Comparison of the output curve with the final curve provided by EIOPA. The test is passed if the success criteria is reached.

The provided curve is availabe in the Excel sheet: EIOPA_RFR_20220831_Term_Structures in the sheet RFR_spot_no_VA.

[7]:

EUR_curve = np.transpose(np.array([0.01745, 0.02085, 0.02115, 0.02142, 0.02173, 0.02201, 0.02227, 0.02261, 0.02295, 0.02333, 0.02382, 0.0239, 0.024, 0.02411, 0.02408, 0.02384, 0.02347, 0.02308, 0.02274, 0.02249, 0.02235, 0.02231, 0.02235, 0.02244, 0.02258, 0.02274, 0.02293, 0.02313, 0.02334, 0.02356, 0.02378, 0.02401, 0.02423, 0.02445, 0.02467, 0.02488, 0.02509, 0.02529, 0.02549, 0.02568, 0.02587, 0.02605, 0.02622, 0.02639, 0.02656, 0.02672, 0.02687, 0.02702, 0.02716, 0.0273, 0.02743, 0.02756, 0.02769, 0.02781, 0.02793, 0.02804, 0.02815, 0.02826, 0.02836, 0.02846, 0.02856, 0.02865, 0.02874, 0.02883, 0.02892, 0.029,0.02908, 0.02916, 0.02924, 0.02931, 0.02939, 0.02946, 0.02953, 0.02959, 0.02966, 0.02972, 0.02978, 0.02984, 0.0299, 0.02996, 0.03001, 0.03007, 0.03012, 0.03017, 0.03022, 0.03027, 0.03032, 0.03037, 0.03042, 0.03046, 0.03051, 0.03055, 0.03059, 0.03063, 0.03067, 0.03071, 0.03075, 0.03079, 0.03083, 0.03086, 0.0309, 0.03094, 0.03097, 0.031, 0.03104, 0.03107, 0.0311, 0.03113, 0.03116, 0.03119, 0.03122, 0.03125, 0.03128, 0.03131, 0.03134, 0.03137, 0.03139, 0.03142, 0.03144, 0.03147, 0.03149, 0.03152, 0.03154, 0.03157, 0.03159, 0.03161, 0.03164, 0.03166, 0.03168, 0.0317, 0.03172, 0.03174, 0.03177, 0.03179, 0.03181, 0.03183, 0.03185, 0.03186, 0.03188, 0.0319, 0.03192, 0.03194, 0.03196, 0.03197, 0.03199, 0.03201, 0.03203, 0.03204, 0.03206]))
EUR_curve = pd.DataFrame(EUR_curve,columns=['Given rates'])

[7]:

Given rates
0 0.01745
1 0.02085
2 0.02115
3 0.02142
4 0.02173

This implementation looks at two kinds of test statistics. The average deviation and the maximum deviation.

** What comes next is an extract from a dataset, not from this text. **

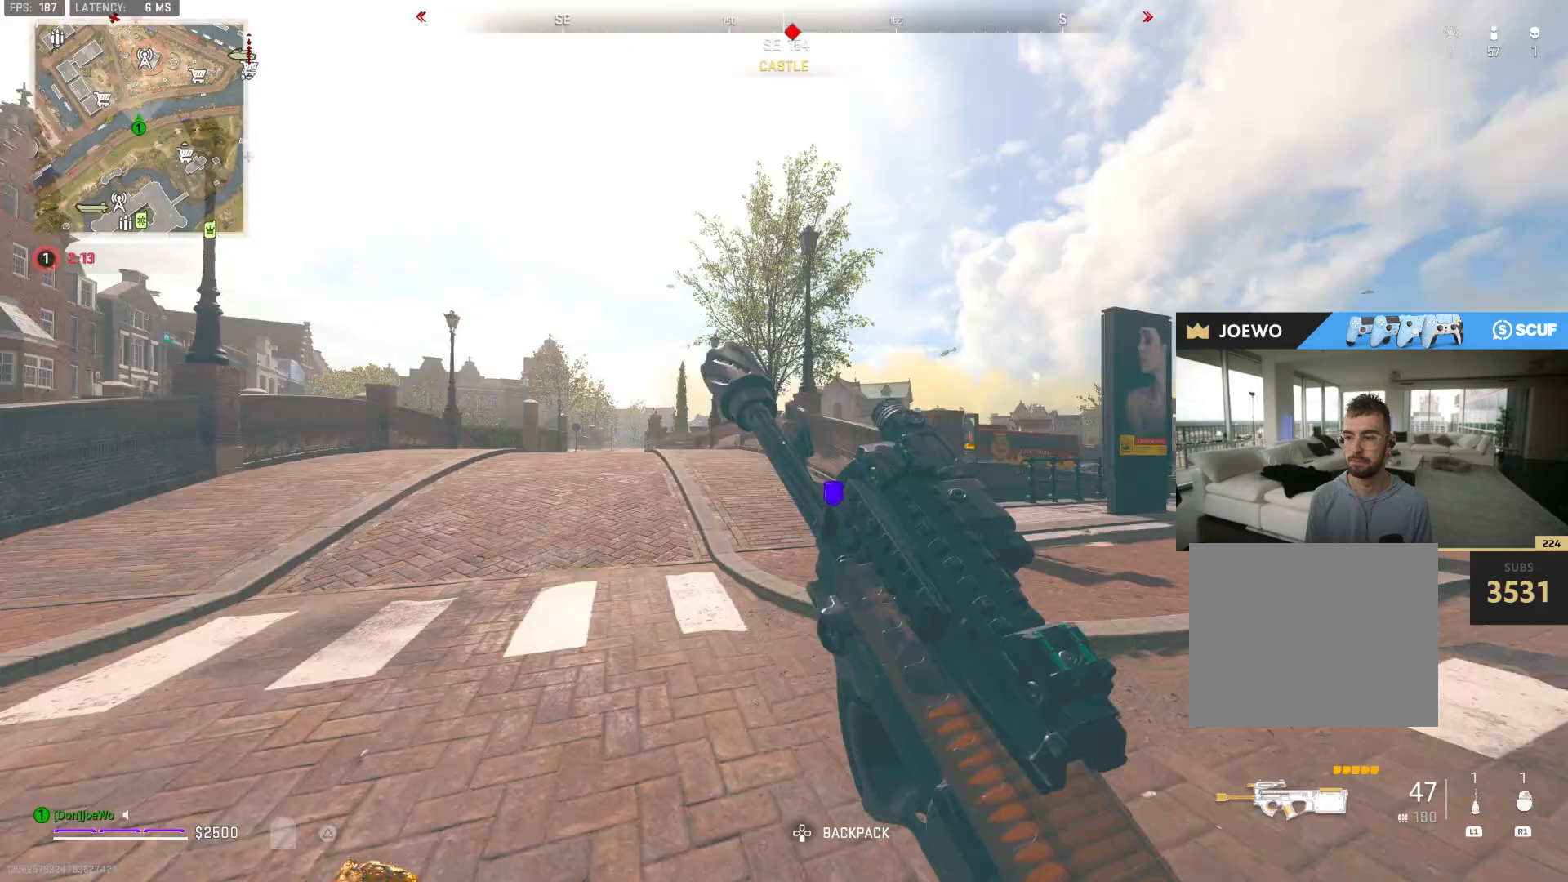
Gameplay with a controller (PlayStation layout); each line is a JSON object with the inputs held at the frame after it (dt_ms = milliseconds from this image to that frame). "events" lists button and stick changes between this image and that frame as [ms after this image, input, new state], when the widget could be followed in between. Not read: CROSS L3 R3.
{"dt_ms": 1000, "buttons": [], "left_stick": "right", "right_stick": "right"}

The average deviation is deffined as:

$S_{AVERAGE} = \frac{1}{T} \sum_{t = 0}^T \left|r_{EIOPA}(t) - r_{EST}(t) \right|$

The maximum deviation is deffined as:

$S_{MAX} = \max_t \left| r_{EIOPA}(t) - r_{EST}(t) \right|$

Where T is the maximum maturity available.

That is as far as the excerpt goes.